I have set the framebuffer as VESA VGA. It should work without an issue. As for your X drivers, let's see what happens once this is configured and installed.

Blessed be!

Pappy

----------

## bananaoomarang

installing using genkernel all now but I had a warning at the end of make && make modules_install

```
WARNING: /lib/modules/2.6.30-gentoo-r4/x11-drm/radeon.ko needs unknown symbol malloc_sizes

WARNING: /lib/modules/2.6.30-gentoo-r4/x11-drm/drm.ko needs unknown symbol malloc_sizes

```

that could be the problem installing with genkernel anyway though.

----------

## bananaoomarang

actualy I think genkernel all replaced your config how should I install my kernel

EDIT after running genkernel --help I ran genkernel all --oldconfig with your confug in /usr/src/linux

----------

## bananaoomarang

Right tried to boot with your config here is what I am getting

Root nfs no nfs server available giving up

VFS unable to mount trying floppy

kernel panic not syncing unable to mount root fs on unknown block

This is the outline of what it says if you need more detail just ask but it is important because I now cannot boot

EDIT if in the kernel line I put root=dev/sda2 it complains about the init option which is now set to linuxrc

----------

## krinn

in case it's just that...

 *bananaoomarang wrote:*   

> if in the kernel line I put root=dev/sda2 it complains...

 

=/dev/sda2 not =dev/sda2, typo here or in grub ?

----------

## bananaoomarang

err yeah sorry I have now put dev/sda4 which boots but complains that it can't use initrc reverting to defaults or somthing

EDIT: shutdown was successful but I am not sure what initrc is could someone enlighten me so I can fix the problem

EDIT:the message is failed to execute /linuxrc attempting defaults should I be worried

EDIT: my fan doesn't seem to be working my laptop is getting hot quickly and there isn't any air coming from the vent

EDIT:running startx from terminal not using any xorg.conf following the instructionshttps://forums.gentoo.org/viewtopic-p-5933509.html#5933509 cannot run in framebuffer mode  please specify busID

----------

## cach0rr0

I've gotten that framebuffer thing with startx as well

I abandoned use of FB (and the usual pretty "splash") because of it.
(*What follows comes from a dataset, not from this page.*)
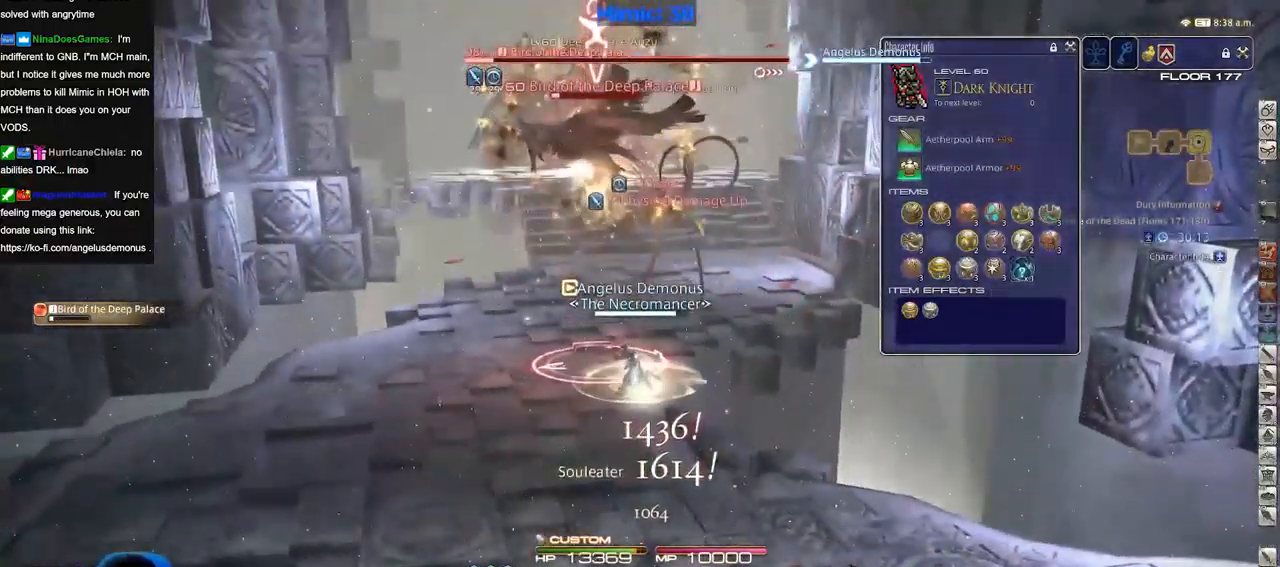
{"keys": ["a", "s"], "events": [[451, "a", "down"], [484, "s", "down"]]}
My X works fine without being in framebuffer mode, the only reason I included it in the first place was so I could have the nifty penguins and a splash upon bootup. 

Frankly I wish I could start up X without any framebuffer nonsense; and though you can disable it in xorg.conf, I don't have an xorg.conf (I don't need one), so if I create one and add just those settings, it obviously croaks.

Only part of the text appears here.